Soweit die offiziellen Verlautbarungen. Intern geht man davon aus, dass Trump „politisch ausbluten könnte“, wenn in den nächsten Wochen auch aus dem Bundesstaat Georgia eine Anklage kommen sollte. Dort hatte Trump massiven Druck auf oberste Wahlbeamte ausgeübt, das Ergebnis der Wahl 2020 nachträglich zu Ungunsten von Joe Biden frisieren zu lassen. Die zuständige Staatsanwältin Fani Willis in Atlanta will voraussichtlich im Juli oder August Anklage erheben.
Wie sich der Fall auf Trumps Kandidatur für die Wahl in 17 Monaten auswirken wird, ist zur Stunde nicht verlässlich zu beantworten.
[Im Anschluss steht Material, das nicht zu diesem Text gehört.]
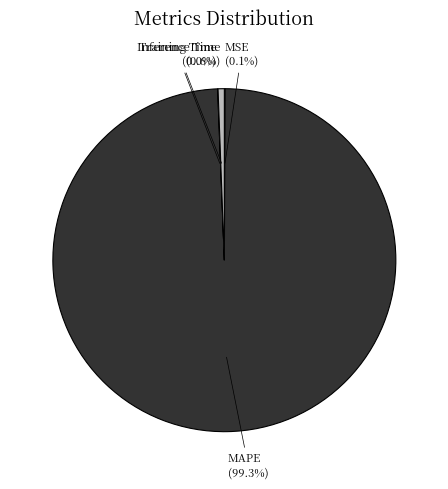

What is the largest slice in the pie chart?

MAPE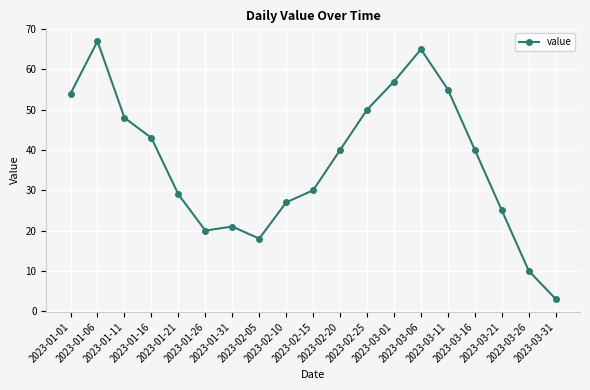

What is the label of the 19th point from the left?

2023-03-31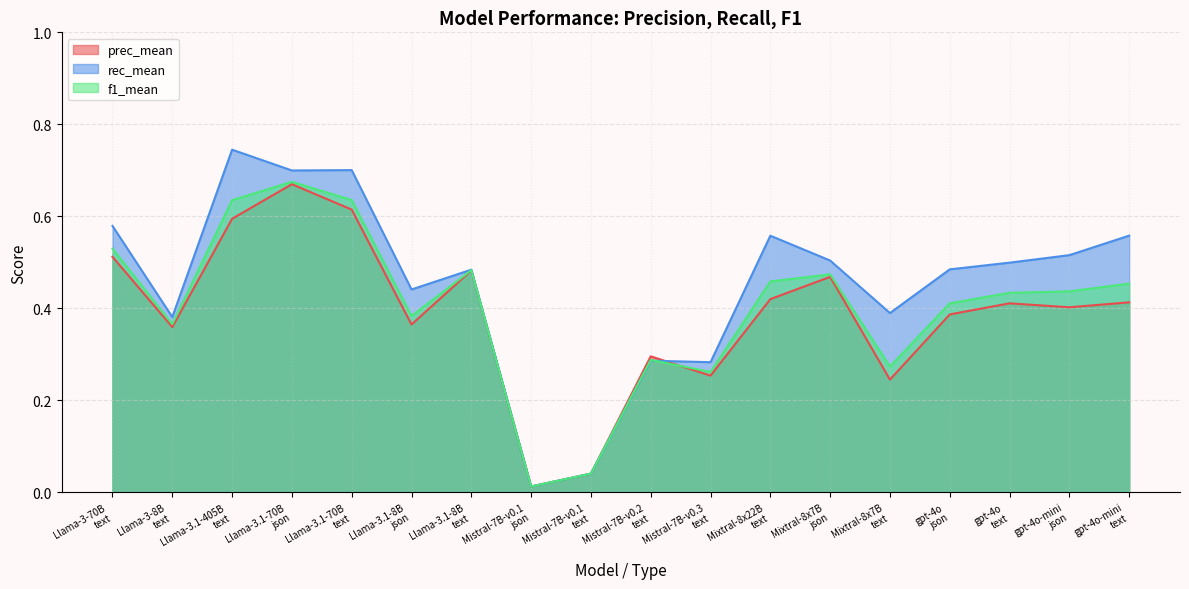

What is the sum of the rec_mean values at Llama-3.1-70B
json and Llama-3-8B
text?

1.1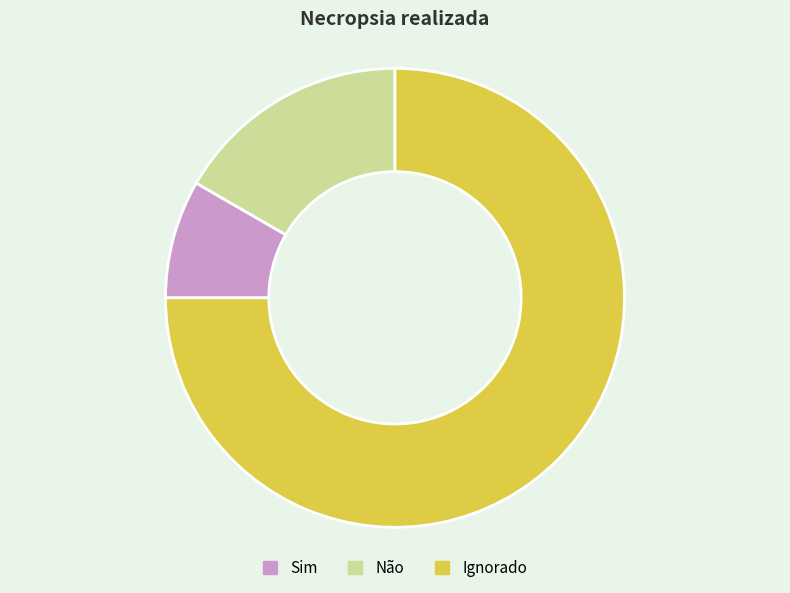

The Sim slice represents 22% of the pie. True or false?

False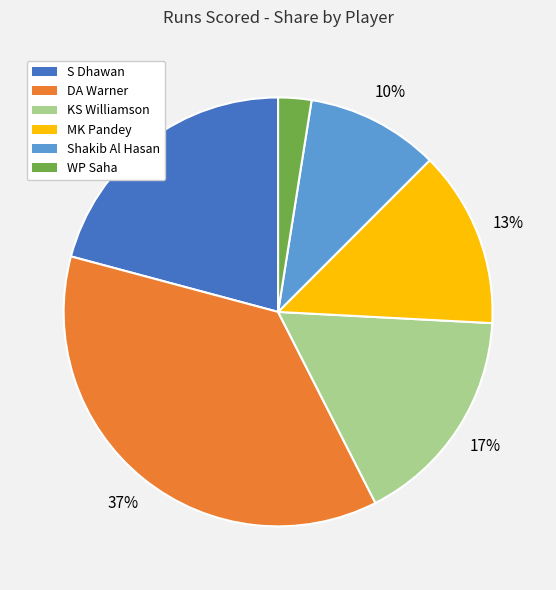

What is the ratio of the value at Shakib Al Hasan to the value at DA Warner?

0.3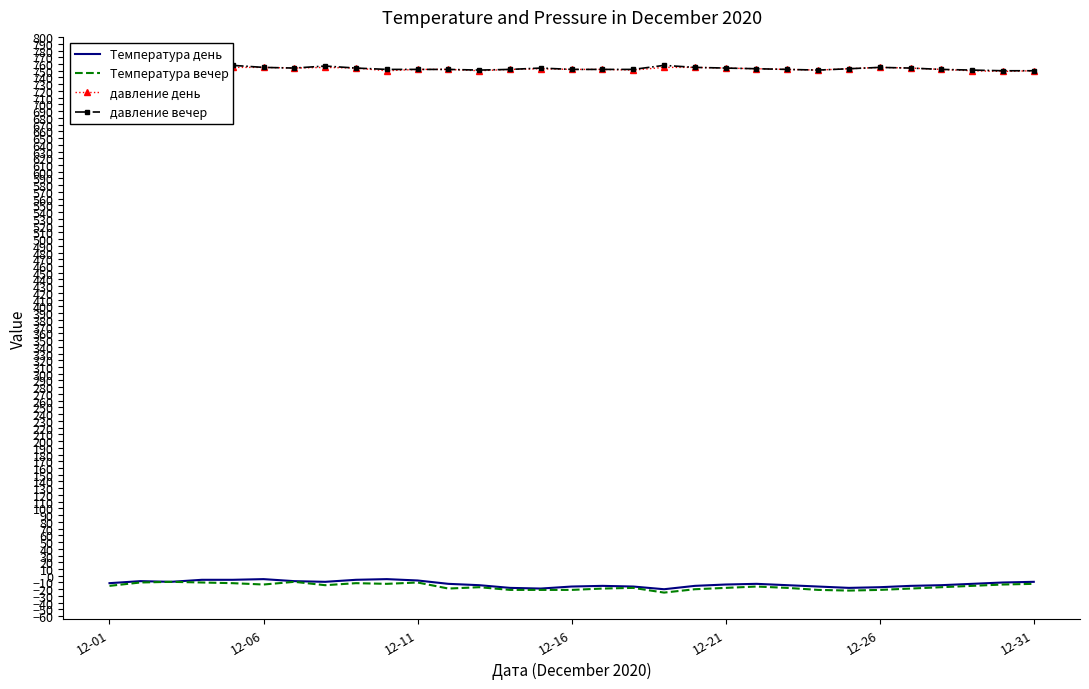

Rank the series by their maximum value, from highest to lowest.

давление день, давление вечер, Температура день, Температура вечер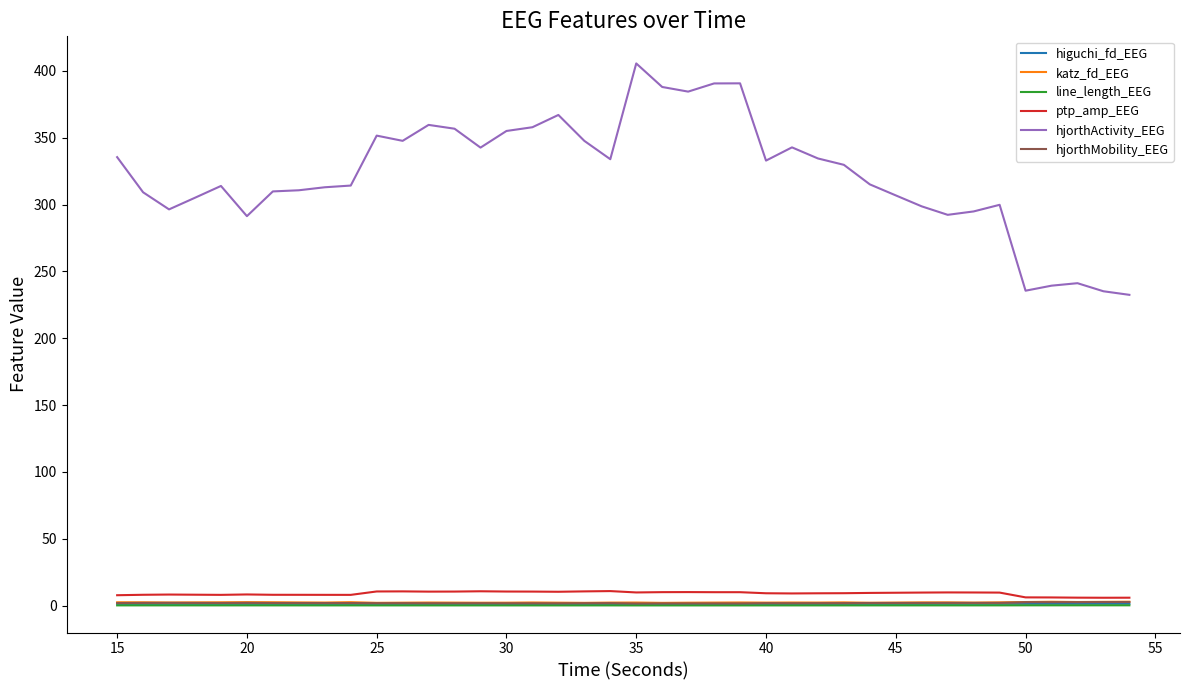

Which series has the largest total across all categories?

hjorthActivity_EEG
Die beiden vorangegangenen Fälle – die illegal verbuchten Schweigegeldzahlungen an einen Porno-Star und die Verleumdungsklage einer Frau, die dem Milliardär sexuellen Missbrauch vorwirft – sind noch lange nicht rechtskräftig entschieden. Trumps Umfragewerte lassen bisher darauf schließen, dass seine Kern-Anhänger ihm die vorgehaltenen Taten als Kavaliers-Delikte durchgehen lassen und ihn trotzdem wählen werden.
Der aktuelle Fall, das sagen selbst Republikaner, ist aber schwergewichtiger. Bis heute ist nicht klar, welche hoch geheimen Unterlagen, die auch militärische und geheimdienstliche Informationen enthalten sollen, Trump am Ende seiner Amtszeit mit in seinen Privat-Palast nach Mar-a-Lago genommen hat. Und warum er sie, trotz gerichtlicher Strafandrohung, nicht frühzeitig und vollständig an das National-Archiv übergeben hat. Und warum er offenbar seine eigenen Anwälte belogen hat, als diese in der ersten Jahreshälfte 2022 gegenüber der Justiz erklärten, sämtliche Dokumente seien ausgehändigt worden. Kurzum: Das genaue Motiv für Trumps Dokumenten-Kabale ist noch unbekannt.
Republikanische Wahlstrategen wittern hier Gefahr. Sollte sich herausstellen, dass Trump Amerikas Sicherheitsinteressen etwa im Nahen Osten (Israel, Iran und Saudi-Arabien) zu Geld machen wollte, in dem er Top-Secret-Infos über Atomwaffen und potenzielle Angriffs-Szenarien gegen Teheran an Dritte weitergab oder dies in Aussicht stellte, könnte sich die öffentliche Meinung auch in konservativen Kreisen drehen und den Ruf nach einer Alternative lauter werden lassen.
Noch ist überhaupt nicht klar, wann ein Prozess stattfinden könnte. Im Frühjahr 2024 muss sich Trump bereits in New York (wegen Schweigegeldzahlungen an Porno-Star etc.) verantworten. Jedes Datum danach käme dem Wahltermin im November gefährlich nahe. Nicht auszuschließen, dass der Fall Miami erst nach der Präsidentschaftswahl, also 2025, eröffnet wird. Wäre Trump dann der neue, alte Präsident, könnte er den Prozess quasi im Alleingang abblasen.